بِسْمِ اللَّهِ الرَّحْمٰنِ الرَّحِيمِ
Rahmân ve Rahîm olan Allah’ın adıyla
28- Ramazanda Orucunu Bozan Kimsenin Keffâreti
728- Ebû Hüreyre (radıyallahü anh)’den rivâyete göre, şöyle demiştir: Peygamber (sallallahü aleyhi ve sellem)’e bir adam geldi ve Ey Allah’ın Rasûlü helak oldum dedi. Peygamber (sallallahü aleyhi ve sellem) seni helak eden şey nedir dedir? Buyurdular. Adamda Ramazan ayında oruçlu iken hanımıma yaklaştım dedi. Bunun üzerine Peygamberimiz (sallallahü aleyhi ve sellem): Bir köleyi hürriyetine kavuşturabilir misin? Buyurdular. Adam hayır dedi. Peş peşe iki ay oruç tutabilir misin? Buyurdular. Adam yine hayır dedi. Altmış fakiri sabah ve akşam doyurabilir misin? Deyince, Adam yine hayır cevabını verdi. Bunun üzerine Peygamber (sallallahü aleyhi ve sellem) otur bakalım dedi. O da oturdu. Bu arada Peygamber (sallallahü aleyhi ve sellem)’e büyük bir kap dolusu hurma getirildi. Peygamber (sallallahü aleyhi ve sellem) ise bu hurmaları al götür ve sadaka olarak dağıt buyurdu. Adam Medîne’nin iki taşlığı arasında bizden fakiri yok ki deyince Peygamber (sallallahü aleyhi ve sellem) azı dişleri gözükünceye kadar güldüler ve şöyle buyurdular: “O hurmaları al götür çoluk çocuğuna yedir.” (İbn Mâce, Sıyam: 14)
Tirmizî: Bu konuda İbn Ömer, Âişe ve Abdullah b. Âmir’den de hadis rivâyet edilmiştir.
Tirmizî: Ebû Hüreyre hadisi hasen sahihtir. İlim adamları bu hadisle amel ederek Ramazan’da bilerek cinsel ilişkide bulunan kimsenin durumuna göre bu hadisi uygulamaya koymuşlardır.

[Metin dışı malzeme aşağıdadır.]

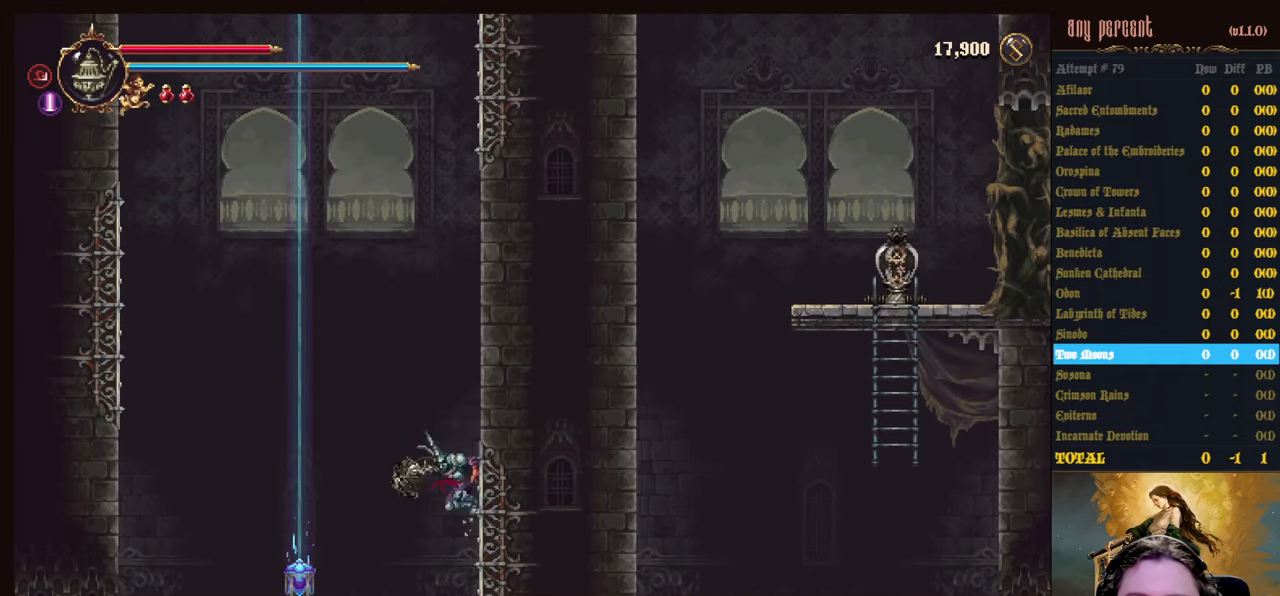
{"keys": ["jump"], "events": [[16, "right", "up"], [300, "jump", "up"], [350, "jump", "down"]]}
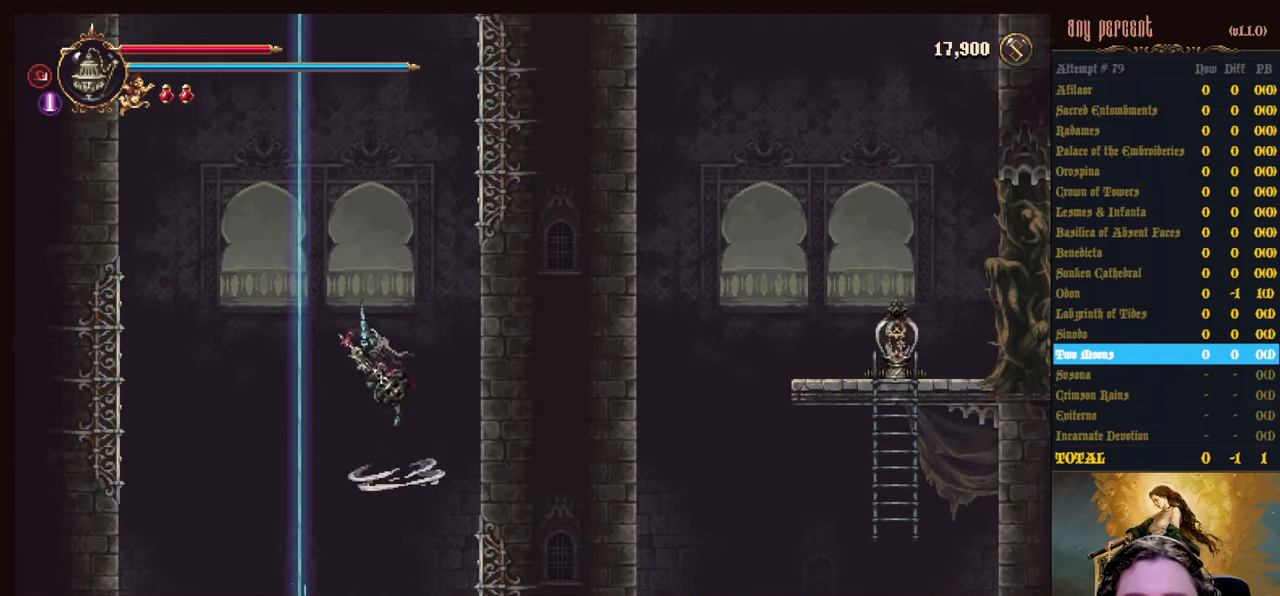
{"keys": ["dodge", "left"], "events": [[116, "left", "down"], [166, "jump", "up"], [266, "dodge", "down"]]}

Ramazan’da bilerek yiyip içen konusunda ise değişik görüşler ortaya koymuşlar bir kısmı o kimseye hem kaza hem de keffâret gerekir diyerek yeme içmenin cezasını cinsel ilişkinin cezasına benzetmişlerdir. Sûfyân es Sevrî, İbn’ül Mübarek ve İshâk bu görüştedirler.
Bir kısım ilim adamları ise: O kimse hakkında kaza lazımdır keffâret gerekmez derler çünkü Peygamber (sallallahü aleyhi ve sellem) keffâreti cinsel ilişki için söylemiştir, yeme- içme hakkında böyle bir şey gelmemiştir. Dolayısıyla yeme-içme cinsel ilişkiye benzetilemez. Şâfii ve Ahmed bu görüştedirler.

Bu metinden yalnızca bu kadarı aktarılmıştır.